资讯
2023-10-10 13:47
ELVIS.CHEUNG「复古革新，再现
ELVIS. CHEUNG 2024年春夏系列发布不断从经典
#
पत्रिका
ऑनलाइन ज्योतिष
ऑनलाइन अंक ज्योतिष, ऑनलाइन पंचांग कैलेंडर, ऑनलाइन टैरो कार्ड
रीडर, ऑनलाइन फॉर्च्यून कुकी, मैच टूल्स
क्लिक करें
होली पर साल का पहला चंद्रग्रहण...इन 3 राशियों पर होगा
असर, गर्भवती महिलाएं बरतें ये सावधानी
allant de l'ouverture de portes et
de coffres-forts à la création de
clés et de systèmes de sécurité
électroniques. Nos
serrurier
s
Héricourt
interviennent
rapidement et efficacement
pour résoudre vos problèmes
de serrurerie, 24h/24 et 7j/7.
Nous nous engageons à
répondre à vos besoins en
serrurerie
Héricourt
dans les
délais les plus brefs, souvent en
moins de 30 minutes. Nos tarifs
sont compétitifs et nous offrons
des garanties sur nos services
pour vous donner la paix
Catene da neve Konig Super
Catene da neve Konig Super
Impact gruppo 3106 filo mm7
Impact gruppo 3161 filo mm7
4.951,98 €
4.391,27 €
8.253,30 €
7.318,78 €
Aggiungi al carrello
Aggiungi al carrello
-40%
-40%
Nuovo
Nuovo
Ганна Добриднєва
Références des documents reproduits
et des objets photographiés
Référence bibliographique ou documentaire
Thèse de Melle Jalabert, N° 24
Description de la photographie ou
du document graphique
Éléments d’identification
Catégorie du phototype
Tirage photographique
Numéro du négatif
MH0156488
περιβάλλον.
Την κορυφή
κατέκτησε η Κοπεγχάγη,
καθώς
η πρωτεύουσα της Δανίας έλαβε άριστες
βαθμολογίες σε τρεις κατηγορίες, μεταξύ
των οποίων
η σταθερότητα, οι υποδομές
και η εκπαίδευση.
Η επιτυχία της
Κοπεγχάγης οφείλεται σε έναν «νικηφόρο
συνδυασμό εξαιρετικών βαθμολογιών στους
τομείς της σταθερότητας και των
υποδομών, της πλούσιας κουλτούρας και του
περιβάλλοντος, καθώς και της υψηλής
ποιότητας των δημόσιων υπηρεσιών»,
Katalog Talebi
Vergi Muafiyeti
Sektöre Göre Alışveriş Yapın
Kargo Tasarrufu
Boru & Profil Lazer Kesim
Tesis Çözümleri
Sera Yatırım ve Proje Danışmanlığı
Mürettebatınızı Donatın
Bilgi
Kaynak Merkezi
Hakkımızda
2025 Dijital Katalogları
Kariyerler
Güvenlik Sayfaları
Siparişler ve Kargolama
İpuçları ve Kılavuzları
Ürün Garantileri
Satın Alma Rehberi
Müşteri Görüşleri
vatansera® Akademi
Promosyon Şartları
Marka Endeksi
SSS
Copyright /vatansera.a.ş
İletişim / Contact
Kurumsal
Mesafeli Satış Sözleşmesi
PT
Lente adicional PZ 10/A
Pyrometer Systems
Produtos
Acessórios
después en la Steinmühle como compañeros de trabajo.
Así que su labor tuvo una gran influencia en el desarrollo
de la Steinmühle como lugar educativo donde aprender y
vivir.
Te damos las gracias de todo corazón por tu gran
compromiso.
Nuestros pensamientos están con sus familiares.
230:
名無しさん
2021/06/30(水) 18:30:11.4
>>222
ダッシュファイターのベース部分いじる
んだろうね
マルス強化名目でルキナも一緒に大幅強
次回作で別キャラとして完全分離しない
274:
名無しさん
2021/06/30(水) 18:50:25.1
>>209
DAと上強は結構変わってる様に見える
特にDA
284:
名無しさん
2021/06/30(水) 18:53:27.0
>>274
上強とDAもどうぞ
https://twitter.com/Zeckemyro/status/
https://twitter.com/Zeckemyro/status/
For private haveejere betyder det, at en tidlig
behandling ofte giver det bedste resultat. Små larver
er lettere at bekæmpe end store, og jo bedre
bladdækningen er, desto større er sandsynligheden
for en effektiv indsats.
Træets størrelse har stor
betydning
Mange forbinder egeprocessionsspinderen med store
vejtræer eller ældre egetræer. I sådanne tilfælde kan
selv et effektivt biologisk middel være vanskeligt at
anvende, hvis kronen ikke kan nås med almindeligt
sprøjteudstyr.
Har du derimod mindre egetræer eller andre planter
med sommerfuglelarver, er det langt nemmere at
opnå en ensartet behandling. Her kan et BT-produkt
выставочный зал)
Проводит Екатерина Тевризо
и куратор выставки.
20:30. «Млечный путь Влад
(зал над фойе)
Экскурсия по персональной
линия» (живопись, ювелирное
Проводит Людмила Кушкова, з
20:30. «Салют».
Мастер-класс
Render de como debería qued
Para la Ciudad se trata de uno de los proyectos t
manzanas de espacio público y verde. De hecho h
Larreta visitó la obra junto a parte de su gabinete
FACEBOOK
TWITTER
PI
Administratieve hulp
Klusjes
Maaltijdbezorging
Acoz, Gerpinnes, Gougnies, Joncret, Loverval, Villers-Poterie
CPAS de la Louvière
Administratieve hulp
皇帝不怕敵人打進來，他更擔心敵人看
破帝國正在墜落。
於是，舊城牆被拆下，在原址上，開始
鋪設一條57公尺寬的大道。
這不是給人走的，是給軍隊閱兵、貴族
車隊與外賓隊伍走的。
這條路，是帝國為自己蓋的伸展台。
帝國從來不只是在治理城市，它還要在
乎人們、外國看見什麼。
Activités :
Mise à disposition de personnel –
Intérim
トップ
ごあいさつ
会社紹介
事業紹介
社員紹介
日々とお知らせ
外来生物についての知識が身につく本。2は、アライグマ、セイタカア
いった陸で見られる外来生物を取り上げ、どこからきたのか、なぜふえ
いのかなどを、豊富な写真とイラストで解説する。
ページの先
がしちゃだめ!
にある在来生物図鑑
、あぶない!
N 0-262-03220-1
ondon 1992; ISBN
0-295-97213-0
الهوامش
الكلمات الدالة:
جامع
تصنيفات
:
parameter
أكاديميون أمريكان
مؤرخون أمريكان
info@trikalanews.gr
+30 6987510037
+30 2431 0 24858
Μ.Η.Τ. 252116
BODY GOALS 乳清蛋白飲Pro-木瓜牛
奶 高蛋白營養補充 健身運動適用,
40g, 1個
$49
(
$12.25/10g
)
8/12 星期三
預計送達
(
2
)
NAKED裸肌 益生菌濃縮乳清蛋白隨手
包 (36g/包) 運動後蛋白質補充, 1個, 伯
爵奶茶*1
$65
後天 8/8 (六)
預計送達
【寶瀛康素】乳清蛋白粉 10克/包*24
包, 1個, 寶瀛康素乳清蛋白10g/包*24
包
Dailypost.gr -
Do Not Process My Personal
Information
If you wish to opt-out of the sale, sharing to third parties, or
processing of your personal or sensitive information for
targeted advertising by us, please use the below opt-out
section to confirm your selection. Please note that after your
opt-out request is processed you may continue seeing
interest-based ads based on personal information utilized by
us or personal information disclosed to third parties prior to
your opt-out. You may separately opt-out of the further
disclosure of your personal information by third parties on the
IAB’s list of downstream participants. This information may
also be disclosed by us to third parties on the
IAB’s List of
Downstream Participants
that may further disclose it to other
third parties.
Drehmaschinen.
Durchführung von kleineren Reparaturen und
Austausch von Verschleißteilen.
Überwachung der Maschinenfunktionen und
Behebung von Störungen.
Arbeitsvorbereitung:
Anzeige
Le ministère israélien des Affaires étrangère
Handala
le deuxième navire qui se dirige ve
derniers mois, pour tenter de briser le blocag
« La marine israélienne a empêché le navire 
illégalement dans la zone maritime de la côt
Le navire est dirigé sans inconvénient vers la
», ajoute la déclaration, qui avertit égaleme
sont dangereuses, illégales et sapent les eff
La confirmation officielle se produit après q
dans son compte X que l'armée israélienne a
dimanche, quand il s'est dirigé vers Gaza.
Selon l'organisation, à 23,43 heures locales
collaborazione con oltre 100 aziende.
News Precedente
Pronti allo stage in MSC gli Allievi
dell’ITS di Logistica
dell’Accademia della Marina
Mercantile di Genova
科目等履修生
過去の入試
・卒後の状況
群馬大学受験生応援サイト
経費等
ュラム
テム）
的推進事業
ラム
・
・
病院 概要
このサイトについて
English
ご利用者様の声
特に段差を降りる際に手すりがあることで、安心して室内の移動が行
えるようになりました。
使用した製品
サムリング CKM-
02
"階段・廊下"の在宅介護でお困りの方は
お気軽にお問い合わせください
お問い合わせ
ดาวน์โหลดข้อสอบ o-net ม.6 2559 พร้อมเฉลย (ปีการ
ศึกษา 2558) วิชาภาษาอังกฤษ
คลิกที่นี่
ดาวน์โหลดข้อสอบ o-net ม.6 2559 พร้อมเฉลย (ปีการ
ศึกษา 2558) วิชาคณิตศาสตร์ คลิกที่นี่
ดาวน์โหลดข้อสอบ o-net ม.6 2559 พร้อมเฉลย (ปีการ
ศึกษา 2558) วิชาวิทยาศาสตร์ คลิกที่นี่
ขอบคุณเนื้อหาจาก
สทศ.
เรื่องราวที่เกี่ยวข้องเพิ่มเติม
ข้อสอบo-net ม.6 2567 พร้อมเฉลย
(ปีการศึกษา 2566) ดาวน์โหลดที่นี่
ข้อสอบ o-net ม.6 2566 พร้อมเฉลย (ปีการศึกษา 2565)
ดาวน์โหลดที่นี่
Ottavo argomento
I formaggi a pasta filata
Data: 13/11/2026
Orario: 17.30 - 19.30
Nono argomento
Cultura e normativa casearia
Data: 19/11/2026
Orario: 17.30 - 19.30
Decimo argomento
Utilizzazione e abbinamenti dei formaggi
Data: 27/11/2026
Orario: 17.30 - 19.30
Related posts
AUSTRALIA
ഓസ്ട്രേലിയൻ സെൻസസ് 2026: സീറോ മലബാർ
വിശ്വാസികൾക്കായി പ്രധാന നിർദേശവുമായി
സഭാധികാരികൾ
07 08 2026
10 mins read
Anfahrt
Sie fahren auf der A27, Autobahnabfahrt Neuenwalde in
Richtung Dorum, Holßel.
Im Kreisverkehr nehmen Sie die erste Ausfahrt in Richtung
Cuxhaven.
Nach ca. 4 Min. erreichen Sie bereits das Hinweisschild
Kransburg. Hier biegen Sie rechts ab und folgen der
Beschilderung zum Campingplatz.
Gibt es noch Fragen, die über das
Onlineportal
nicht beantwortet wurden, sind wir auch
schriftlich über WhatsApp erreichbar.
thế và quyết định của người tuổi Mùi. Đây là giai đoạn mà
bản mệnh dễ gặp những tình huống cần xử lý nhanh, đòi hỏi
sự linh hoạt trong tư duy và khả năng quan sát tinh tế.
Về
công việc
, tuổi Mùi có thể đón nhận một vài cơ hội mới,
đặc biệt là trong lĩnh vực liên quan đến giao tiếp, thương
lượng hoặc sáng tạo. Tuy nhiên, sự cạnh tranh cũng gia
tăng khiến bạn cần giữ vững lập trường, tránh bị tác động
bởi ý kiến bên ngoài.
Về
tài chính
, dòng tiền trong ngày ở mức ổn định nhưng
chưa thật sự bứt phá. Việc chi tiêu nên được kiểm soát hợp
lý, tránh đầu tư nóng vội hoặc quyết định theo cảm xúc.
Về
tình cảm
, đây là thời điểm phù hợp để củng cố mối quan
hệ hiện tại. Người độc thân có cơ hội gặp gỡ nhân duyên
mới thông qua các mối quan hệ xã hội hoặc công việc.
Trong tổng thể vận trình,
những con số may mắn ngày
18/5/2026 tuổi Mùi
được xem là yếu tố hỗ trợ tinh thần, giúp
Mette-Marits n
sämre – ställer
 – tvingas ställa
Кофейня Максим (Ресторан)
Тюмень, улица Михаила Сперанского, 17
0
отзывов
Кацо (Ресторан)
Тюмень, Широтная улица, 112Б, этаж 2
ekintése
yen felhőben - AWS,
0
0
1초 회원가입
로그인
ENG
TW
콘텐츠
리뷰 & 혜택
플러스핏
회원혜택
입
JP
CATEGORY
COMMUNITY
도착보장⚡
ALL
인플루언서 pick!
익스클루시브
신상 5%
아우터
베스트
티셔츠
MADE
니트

▸ What needs to be done
Retype the records from their first line up to and including the line that contains "rapidement et efficacement".

▸ Response box
资讯
2023-10-10 13:47
ELVIS.CHEUNG「复古革新，再现
ELVIS. CHEUNG 2024年春夏系列发布不断从经典
#
पत्रिका
ऑनलाइन ज्योतिष
ऑनलाइन अंक ज्योतिष, ऑनलाइन पंचांग कैलेंडर, ऑनलाइन टैरो कार्ड
रीडर, ऑनलाइन फॉर्च्यून कुकी, मैच टूल्स
क्लिक करें
होली पर साल का पहला चंद्रग्रहण...इन 3 राशियों पर होगा
असर, गर्भवती महिलाएं बरतें ये सावधानी
allant de l'ouverture de portes et
de coffres-forts à la création de
clés et de systèmes de sécurité
électroniques. Nos
serrurier
s
Héricourt
interviennent
rapidement et efficacement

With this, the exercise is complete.